Page extract:
☆ ☆ ☆ ☆
There was no fan fare, there was no starting gun. We got there late anyway so we took off alone and quickly caught up to a pack of 20 or 30 riders. Already my left elbow hurt from having to lean forward in the aggressive riding position required of my Trek. Dr. K. is flying past everyone in the race and I'm falling further and further behind. His cousin is right behind him. We didn't take maps - we just headed east following the pink markings on the floor. This was going to suck. I was less then 10 miles in and already I was regretting this decision. Why did I let K talk me into this!
I struggled to keep up with the pace my friends were taking. How was I going to keep this up for 100 miles if I couldn't for 10 or 20. I quickly realized doing this stupid thing was an epic fail and I was going to hate myself for wasting the money and time on this lunacy. This was just like the time Dr. K dared me to drive my Audi into a giant puddle. My car only made it out with the help of firemen and never lived again. But I digress - an hour and twenty minutes later we arrived at the first rest stop. About 25 miles at an average of 19mph gave me hope I might be able to finish this bad boy.
The next 25 miles were pretty uneventful except for the constant pain. By the time we reached the middle mark I was not a happy camper. The rest stop was very pretty but as you can see on our faces, we were tired.
Of course I ate up as much grub as my belly would fit (and probably more). Thankfully they had plenty of yummy PB and J, Nutella, chips, and weird electrolyte waters.
After filling our bellies with food and drink, we were ready to start the 2nd half of our ordeal. Although this last quarter was tough the allure of an ice cream truck beckoned us to the 75 milesh mark. At least that's what Dr. K told us awaited us at the 75 mile mark.
What ensued was pure hell! At one point I hit a sand patch and fell off my bike. I was turning back looking for Branko when over I went. Nothing was hurt except my pride. I came up and took a pick for the Diva with my camera, pedaled for about 5 minutes, and then realized that when I fell my phone must have fallen out. I had to back track and swing back and for looking for my little blackberry.
Dune Road went on forever and ever culminating in a left up the very long and steep Lighthouse Road Bridge.
This picture above was pretty much the end of photographic documentation save one pathetic cell phone pic somewhere around mile "I don't know". In the last pic I had energy to take Dr. K is clearly visible in the bright neon windbreaker. He came prepared and would surely never get hit by a car.
Around mile 66, or so I thought, I stumbled unto an Indian reservation where I was offered water, tobacco, a blessing, and directions. I was starting to get headaches from dehydration so I guzzled down about 1 litre of ice cold water the American Indians gave me. I ended up having to lay down for a significant period of time due to what Dr. K said was a cramp of my esophagus (or something like that). Little did I know that my friends were waiting around the corner and little did I know the next rest stop at 75 miles was less then 1 mile away. I limped to that last rest stop and decided to give up because the ice cream truck had already left by the time we got there.
☆ ☆ ☆ ☆
Listed records:
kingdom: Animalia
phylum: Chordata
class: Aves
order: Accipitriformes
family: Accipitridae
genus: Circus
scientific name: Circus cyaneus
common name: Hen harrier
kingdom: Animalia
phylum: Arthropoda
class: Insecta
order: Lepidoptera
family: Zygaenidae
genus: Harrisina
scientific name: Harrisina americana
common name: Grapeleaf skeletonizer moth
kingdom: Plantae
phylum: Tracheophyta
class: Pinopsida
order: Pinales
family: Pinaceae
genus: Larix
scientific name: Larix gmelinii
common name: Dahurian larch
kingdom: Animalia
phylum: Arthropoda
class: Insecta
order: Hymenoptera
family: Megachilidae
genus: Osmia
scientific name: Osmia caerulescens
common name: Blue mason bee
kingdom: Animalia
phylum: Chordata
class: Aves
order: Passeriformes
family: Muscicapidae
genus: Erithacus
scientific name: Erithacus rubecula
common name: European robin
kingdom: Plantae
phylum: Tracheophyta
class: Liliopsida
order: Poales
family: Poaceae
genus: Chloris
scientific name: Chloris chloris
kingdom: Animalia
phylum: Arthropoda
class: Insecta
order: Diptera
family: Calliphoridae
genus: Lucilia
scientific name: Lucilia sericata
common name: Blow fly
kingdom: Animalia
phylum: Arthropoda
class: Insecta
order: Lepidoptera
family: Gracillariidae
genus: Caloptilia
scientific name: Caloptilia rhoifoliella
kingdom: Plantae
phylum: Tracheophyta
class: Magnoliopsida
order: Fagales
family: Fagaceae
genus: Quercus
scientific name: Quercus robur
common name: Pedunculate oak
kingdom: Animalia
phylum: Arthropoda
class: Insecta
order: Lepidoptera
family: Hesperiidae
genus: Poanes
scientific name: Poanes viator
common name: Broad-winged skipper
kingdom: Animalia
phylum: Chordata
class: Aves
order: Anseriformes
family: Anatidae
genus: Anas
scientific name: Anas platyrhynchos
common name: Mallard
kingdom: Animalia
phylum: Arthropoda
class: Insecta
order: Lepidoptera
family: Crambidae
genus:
☆ ☆ ☆ ☆
Work to do:
**a)** In the bike ride account, what average speed did the rider keep over the first 25 miles?
**b)** Carry the bike ride account forward from its last sentence, keeping the same first-person voice and tone.

Exercise answers:
**a)** About 19 mph.

**b)**
I called my Diva and told her it was over. I couldn't go much farther and the end was near. I don't remember what she said because I was in a dehydrated haze but I recall B wanted to end the hell and I remember him saying he would not wait while me and Dr. K napped. He took off alone ahead of us but at this point I had lost all track of time. K timed our quarters so I knew that the first 25 miles were completed in 1 hour 20 minutes, the second in 2 hours 20 minutes, and the 3rd quarter was 3 hours and 30 minutes or something like that.
As I am about to leave I find out these bastards have decided to make this tour 109 miles in honour of I don't know what! I was actually at a rest stop at the 79.5 mile mark and needed another 29.5 miles to complete. NO WAY! I would go until I could and then I would call over the paddy wagon that lifts dejected cyclists from the end of the line. To add insult to injury my trusted friend, who is a much stronger cyclist then me, asks if he can go and finish as fast as he can. I of course say yes because I don't need him there when the paddy wagon comes to get me.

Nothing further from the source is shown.